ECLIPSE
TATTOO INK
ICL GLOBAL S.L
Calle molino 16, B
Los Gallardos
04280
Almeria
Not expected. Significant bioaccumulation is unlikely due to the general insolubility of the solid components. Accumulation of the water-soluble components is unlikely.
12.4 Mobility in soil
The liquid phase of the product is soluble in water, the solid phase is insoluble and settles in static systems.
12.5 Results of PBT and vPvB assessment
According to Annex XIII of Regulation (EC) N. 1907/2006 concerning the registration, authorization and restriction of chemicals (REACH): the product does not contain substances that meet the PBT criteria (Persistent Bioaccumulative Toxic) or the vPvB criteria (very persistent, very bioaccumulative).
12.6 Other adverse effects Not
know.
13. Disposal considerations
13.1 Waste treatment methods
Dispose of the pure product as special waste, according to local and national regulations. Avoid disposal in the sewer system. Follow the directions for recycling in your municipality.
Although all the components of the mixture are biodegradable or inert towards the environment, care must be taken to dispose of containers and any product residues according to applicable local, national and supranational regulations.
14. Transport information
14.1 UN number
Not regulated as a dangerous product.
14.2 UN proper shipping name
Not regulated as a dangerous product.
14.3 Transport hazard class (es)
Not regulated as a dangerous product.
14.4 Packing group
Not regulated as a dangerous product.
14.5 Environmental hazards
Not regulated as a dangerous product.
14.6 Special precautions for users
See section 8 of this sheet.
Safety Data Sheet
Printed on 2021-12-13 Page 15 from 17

::::::

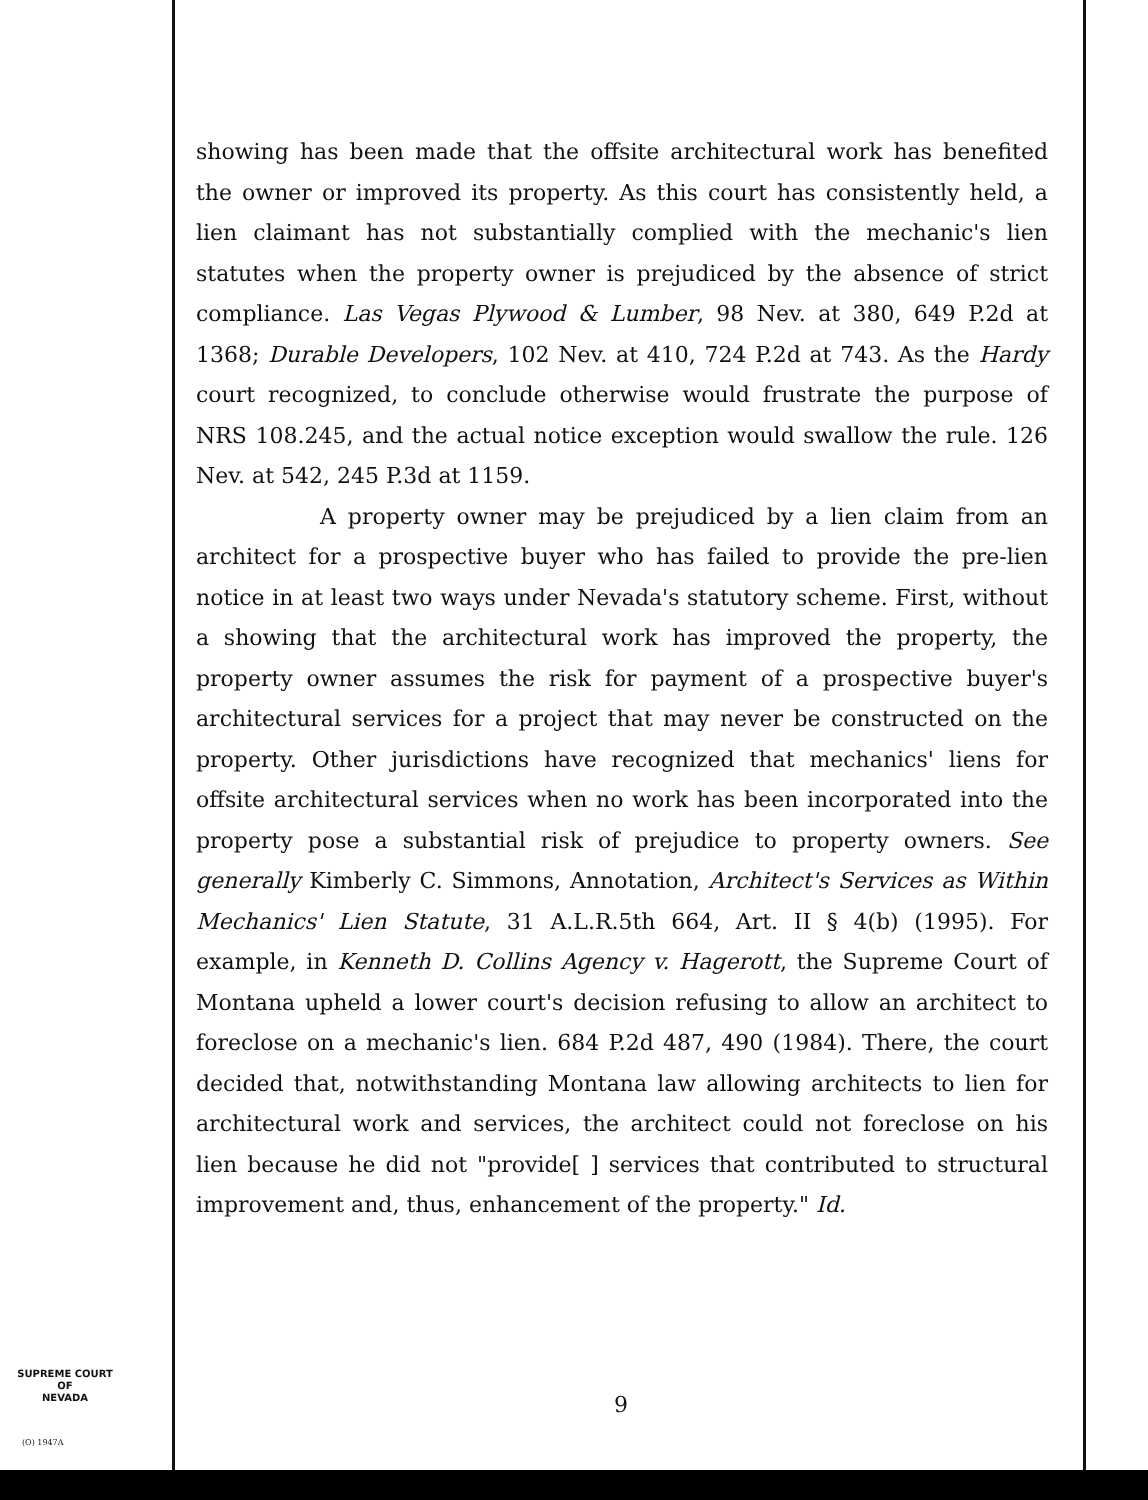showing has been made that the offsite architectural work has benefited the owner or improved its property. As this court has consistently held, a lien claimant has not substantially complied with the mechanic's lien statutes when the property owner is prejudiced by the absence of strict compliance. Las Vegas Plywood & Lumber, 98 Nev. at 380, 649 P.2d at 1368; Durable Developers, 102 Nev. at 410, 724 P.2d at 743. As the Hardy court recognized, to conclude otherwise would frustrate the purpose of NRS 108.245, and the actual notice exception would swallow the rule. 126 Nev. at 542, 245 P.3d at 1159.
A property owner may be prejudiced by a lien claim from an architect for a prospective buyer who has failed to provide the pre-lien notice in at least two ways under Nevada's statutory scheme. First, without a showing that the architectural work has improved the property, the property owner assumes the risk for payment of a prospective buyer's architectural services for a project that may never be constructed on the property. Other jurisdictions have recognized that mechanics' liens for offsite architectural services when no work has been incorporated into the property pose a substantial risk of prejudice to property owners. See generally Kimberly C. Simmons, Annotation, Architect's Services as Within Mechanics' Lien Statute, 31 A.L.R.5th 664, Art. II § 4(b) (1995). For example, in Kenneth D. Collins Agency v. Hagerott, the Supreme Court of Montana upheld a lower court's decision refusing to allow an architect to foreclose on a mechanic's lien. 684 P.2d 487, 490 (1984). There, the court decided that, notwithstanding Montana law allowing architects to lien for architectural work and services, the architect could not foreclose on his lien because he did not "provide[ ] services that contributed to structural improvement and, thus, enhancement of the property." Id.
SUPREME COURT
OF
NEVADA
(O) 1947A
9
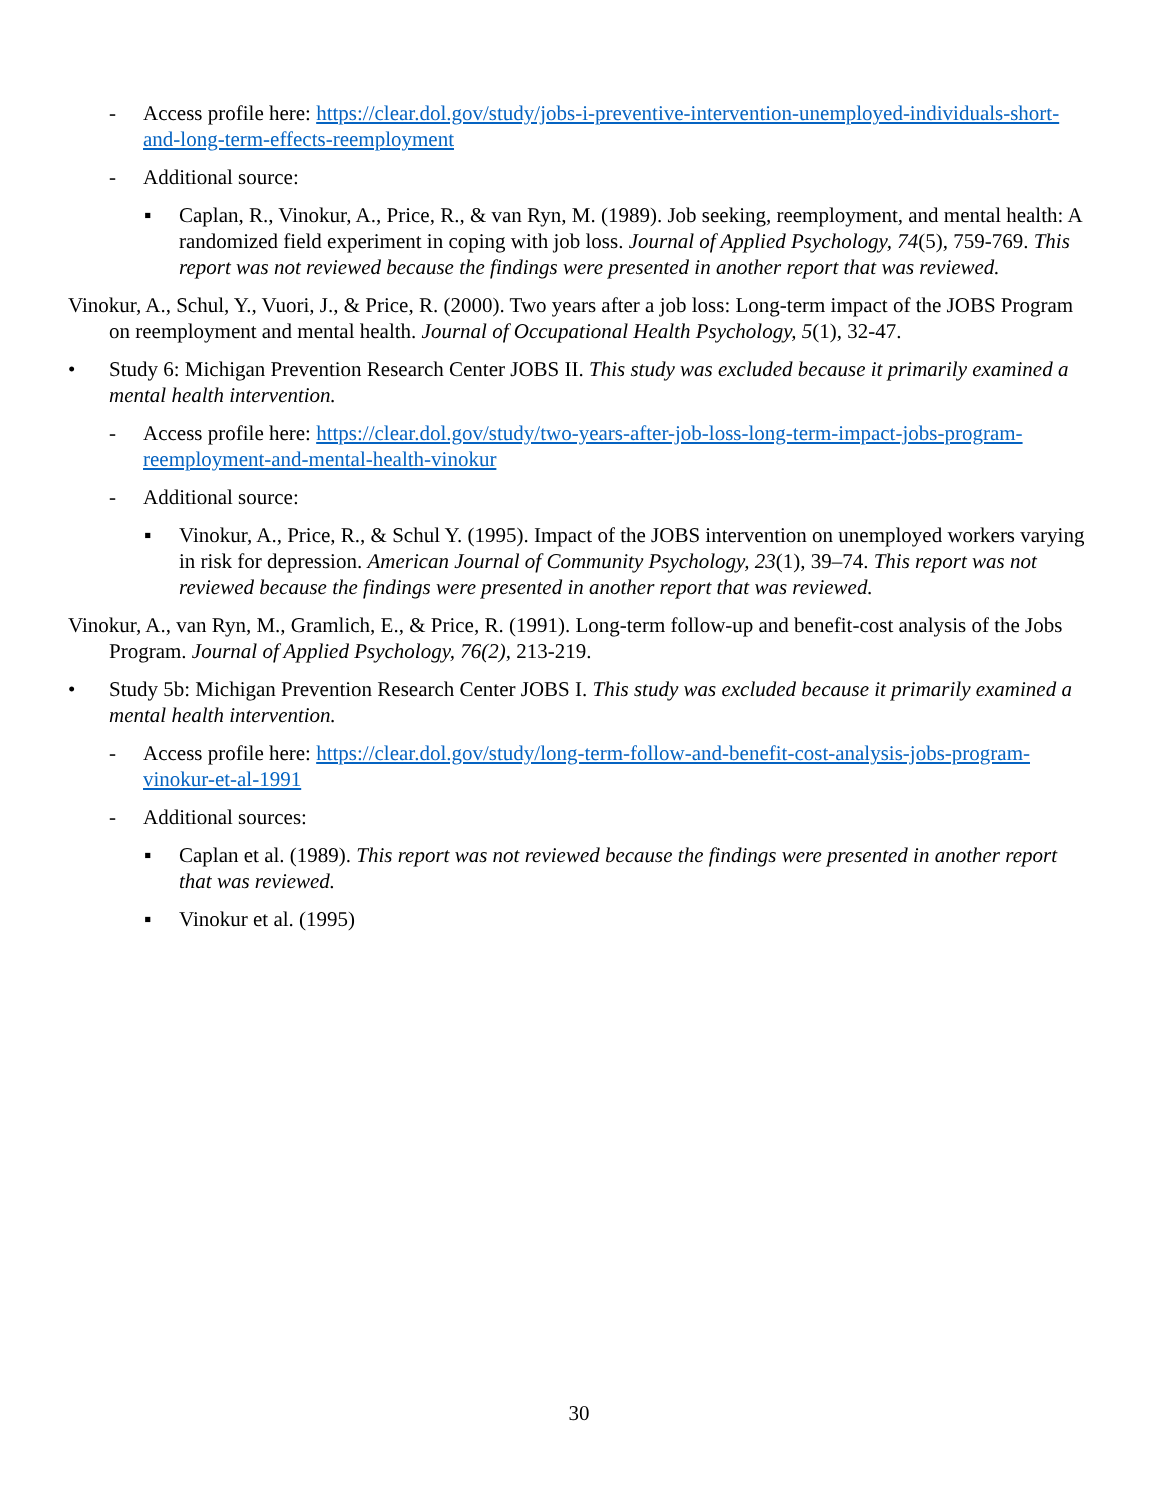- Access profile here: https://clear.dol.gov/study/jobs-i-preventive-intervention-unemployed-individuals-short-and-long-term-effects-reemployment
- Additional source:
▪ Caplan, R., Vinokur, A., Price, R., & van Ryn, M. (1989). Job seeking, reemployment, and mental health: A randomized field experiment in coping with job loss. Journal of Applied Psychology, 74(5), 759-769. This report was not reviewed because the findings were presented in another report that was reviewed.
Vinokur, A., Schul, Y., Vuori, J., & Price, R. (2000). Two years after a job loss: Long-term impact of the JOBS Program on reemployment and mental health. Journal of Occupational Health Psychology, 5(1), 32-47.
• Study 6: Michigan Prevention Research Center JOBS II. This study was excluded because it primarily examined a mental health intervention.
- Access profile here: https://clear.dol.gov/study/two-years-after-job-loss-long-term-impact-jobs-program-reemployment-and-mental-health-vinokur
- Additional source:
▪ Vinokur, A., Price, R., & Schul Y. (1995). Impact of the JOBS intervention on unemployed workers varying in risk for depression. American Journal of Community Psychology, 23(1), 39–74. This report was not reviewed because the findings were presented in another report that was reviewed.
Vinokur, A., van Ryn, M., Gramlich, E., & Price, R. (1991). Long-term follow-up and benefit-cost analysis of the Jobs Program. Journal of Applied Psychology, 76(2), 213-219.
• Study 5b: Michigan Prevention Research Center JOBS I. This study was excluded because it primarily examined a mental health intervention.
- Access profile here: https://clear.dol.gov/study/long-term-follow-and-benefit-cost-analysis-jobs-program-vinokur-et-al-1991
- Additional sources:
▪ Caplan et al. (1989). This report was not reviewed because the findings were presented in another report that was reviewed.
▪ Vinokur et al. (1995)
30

::::::

| Work instructions |
Within the listing above, extract exactly the lines from the line with "The liquid phase" to the line with "12.5 Results of PBT and vPvB assessment", the two named lines included, and no others.

| Response below |
The liquid phase of the product is soluble in water, the solid phase is insoluble and settles in static systems.
12.5 Results of PBT and vPvB assessment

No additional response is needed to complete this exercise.